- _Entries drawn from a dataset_
- Opening Delimiter -

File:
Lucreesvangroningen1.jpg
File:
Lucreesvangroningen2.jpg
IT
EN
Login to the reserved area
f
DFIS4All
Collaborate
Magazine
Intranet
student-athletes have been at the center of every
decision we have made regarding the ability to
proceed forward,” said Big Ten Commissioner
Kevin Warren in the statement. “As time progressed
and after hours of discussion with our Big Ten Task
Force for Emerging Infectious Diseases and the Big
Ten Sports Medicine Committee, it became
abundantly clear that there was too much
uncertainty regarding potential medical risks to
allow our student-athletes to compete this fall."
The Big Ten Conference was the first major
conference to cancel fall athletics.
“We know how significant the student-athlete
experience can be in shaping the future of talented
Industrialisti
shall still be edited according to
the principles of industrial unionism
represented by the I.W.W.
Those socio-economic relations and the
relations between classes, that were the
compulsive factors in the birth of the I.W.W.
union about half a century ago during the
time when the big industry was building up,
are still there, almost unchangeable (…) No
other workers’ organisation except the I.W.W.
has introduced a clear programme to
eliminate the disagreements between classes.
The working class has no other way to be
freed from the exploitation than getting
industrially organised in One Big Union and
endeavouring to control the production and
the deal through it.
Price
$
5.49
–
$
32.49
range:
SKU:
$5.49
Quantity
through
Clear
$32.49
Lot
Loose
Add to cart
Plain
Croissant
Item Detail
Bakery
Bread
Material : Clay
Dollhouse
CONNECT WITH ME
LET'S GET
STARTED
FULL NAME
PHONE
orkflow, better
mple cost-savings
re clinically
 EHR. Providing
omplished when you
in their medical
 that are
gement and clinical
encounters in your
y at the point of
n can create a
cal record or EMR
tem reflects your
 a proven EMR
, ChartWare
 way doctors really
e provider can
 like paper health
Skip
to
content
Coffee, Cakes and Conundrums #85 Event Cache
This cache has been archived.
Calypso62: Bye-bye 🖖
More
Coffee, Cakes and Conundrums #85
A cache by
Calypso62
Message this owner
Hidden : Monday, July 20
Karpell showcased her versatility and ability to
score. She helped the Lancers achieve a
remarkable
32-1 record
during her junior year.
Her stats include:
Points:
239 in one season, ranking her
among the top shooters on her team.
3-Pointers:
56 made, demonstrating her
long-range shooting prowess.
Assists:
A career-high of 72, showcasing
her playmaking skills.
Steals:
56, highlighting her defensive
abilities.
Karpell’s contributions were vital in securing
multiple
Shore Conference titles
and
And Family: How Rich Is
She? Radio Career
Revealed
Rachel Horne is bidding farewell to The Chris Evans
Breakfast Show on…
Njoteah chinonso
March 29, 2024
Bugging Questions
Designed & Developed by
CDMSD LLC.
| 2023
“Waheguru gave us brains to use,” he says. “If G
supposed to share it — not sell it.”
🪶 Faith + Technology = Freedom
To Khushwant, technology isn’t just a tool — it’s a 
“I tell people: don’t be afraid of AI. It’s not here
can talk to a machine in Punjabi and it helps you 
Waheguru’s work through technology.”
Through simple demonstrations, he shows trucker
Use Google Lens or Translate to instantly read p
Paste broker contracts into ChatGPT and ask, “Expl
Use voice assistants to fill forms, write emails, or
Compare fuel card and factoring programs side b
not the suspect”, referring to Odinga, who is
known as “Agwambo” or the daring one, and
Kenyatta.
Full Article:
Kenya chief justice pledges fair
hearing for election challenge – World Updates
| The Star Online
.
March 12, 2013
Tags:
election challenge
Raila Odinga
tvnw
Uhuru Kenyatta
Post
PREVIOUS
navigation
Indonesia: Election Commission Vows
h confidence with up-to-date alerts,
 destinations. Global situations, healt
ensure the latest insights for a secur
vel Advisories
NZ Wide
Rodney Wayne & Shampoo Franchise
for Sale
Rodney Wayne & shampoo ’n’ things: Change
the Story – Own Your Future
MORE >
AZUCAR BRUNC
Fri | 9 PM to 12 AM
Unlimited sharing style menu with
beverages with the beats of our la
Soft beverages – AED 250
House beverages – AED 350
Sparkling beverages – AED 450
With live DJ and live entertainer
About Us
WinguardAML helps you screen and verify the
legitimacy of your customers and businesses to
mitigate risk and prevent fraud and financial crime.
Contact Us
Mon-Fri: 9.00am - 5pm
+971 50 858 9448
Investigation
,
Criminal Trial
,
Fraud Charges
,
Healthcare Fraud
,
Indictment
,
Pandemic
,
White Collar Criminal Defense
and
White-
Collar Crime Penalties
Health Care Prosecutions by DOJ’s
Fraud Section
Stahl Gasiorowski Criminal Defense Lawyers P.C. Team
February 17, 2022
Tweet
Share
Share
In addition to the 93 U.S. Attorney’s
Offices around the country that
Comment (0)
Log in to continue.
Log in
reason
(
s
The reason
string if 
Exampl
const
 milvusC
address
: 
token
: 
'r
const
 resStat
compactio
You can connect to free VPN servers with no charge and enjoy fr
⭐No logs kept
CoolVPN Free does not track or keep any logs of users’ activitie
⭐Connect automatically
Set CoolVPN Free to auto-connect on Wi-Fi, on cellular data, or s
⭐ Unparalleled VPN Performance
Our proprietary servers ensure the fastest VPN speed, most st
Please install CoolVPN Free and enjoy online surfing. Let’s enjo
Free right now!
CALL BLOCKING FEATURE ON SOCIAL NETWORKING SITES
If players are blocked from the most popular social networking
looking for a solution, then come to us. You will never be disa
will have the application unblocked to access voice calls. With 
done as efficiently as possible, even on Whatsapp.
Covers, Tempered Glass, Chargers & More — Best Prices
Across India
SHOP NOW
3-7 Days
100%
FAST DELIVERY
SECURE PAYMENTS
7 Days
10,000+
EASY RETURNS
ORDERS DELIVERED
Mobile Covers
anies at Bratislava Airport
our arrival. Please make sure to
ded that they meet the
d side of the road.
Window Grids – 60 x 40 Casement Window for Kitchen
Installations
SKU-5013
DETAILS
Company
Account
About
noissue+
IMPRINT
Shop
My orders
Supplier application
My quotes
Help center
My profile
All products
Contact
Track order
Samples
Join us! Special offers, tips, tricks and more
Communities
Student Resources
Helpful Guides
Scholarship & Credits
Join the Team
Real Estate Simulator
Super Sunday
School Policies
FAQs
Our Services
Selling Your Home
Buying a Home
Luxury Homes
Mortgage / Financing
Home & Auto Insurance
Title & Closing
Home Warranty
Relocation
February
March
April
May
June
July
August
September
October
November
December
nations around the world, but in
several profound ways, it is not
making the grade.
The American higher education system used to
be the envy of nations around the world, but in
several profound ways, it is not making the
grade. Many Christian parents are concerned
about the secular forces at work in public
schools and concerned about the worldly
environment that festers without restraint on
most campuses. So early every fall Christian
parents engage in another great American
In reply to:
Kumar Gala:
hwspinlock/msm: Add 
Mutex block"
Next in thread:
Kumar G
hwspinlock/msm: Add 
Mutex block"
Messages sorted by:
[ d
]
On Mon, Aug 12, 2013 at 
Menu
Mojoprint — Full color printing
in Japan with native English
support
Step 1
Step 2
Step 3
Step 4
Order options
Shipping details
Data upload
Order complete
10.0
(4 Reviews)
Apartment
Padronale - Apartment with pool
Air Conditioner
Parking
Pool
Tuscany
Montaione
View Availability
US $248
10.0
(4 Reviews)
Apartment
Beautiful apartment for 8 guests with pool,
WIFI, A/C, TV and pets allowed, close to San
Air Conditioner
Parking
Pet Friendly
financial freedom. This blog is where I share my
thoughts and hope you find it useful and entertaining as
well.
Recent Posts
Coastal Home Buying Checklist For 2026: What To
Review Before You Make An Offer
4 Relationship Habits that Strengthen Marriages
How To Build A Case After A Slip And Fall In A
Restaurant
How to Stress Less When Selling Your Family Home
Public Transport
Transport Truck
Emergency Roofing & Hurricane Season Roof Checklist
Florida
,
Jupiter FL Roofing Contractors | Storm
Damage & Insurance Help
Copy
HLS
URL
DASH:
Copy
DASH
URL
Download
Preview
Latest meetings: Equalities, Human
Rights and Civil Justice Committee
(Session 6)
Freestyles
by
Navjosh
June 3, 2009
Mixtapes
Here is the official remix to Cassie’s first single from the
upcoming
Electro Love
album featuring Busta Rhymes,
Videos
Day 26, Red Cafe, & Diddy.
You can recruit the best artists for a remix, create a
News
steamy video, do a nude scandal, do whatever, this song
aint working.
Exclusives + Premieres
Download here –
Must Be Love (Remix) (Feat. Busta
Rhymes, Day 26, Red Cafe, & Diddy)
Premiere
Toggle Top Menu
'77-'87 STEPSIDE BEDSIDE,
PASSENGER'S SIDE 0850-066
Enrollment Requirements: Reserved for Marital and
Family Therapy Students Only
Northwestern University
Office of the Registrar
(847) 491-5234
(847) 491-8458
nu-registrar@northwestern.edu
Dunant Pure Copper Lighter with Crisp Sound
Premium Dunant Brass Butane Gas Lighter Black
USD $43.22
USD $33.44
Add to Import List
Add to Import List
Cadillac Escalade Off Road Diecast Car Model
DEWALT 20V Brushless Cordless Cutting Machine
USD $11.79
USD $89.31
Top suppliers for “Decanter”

- Closing Delimiter -

- _TASK TO CARRY OUT_
Output, line for line and unchanged, the stretch from the start of the entries through the line that contains "EHR. Providing", including both ends.

- _REPLY_
File:
Lucreesvangroningen1.jpg
File:
Lucreesvangroningen2.jpg
IT
EN
Login to the reserved area
f
DFIS4All
Collaborate
Magazine
Intranet
student-athletes have been at the center of every
decision we have made regarding the ability to
proceed forward,” said Big Ten Commissioner
Kevin Warren in the statement. “As time progressed
and after hours of discussion with our Big Ten Task
Force for Emerging Infectious Diseases and the Big
Ten Sports Medicine Committee, it became
abundantly clear that there was too much
uncertainty regarding potential medical risks to
allow our student-athletes to compete this fall."
The Big Ten Conference was the first major
conference to cancel fall athletics.
“We know how significant the student-athlete
experience can be in shaping the future of talented
Industrialisti
shall still be edited according to
the principles of industrial unionism
represented by the I.W.W.
Those socio-economic relations and the
relations between classes, that were the
compulsive factors in the birth of the I.W.W.
union about half a century ago during the
time when the big industry was building up,
are still there, almost unchangeable (…) No
other workers’ organisation except the I.W.W.
has introduced a clear programme to
eliminate the disagreements between classes.
The working class has no other way to be
freed from the exploitation than getting
industrially organised in One Big Union and
endeavouring to control the production and
the deal through it.
Price
$
5.49
–
$
32.49
range:
SKU:
$5.49
Quantity
through
Clear
$32.49
Lot
Loose
Add to cart
Plain
Croissant
Item Detail
Bakery
Bread
Material : Clay
Dollhouse
CONNECT WITH ME
LET'S GET
STARTED
FULL NAME
PHONE
orkflow, better
mple cost-savings
re clinically
 EHR. Providing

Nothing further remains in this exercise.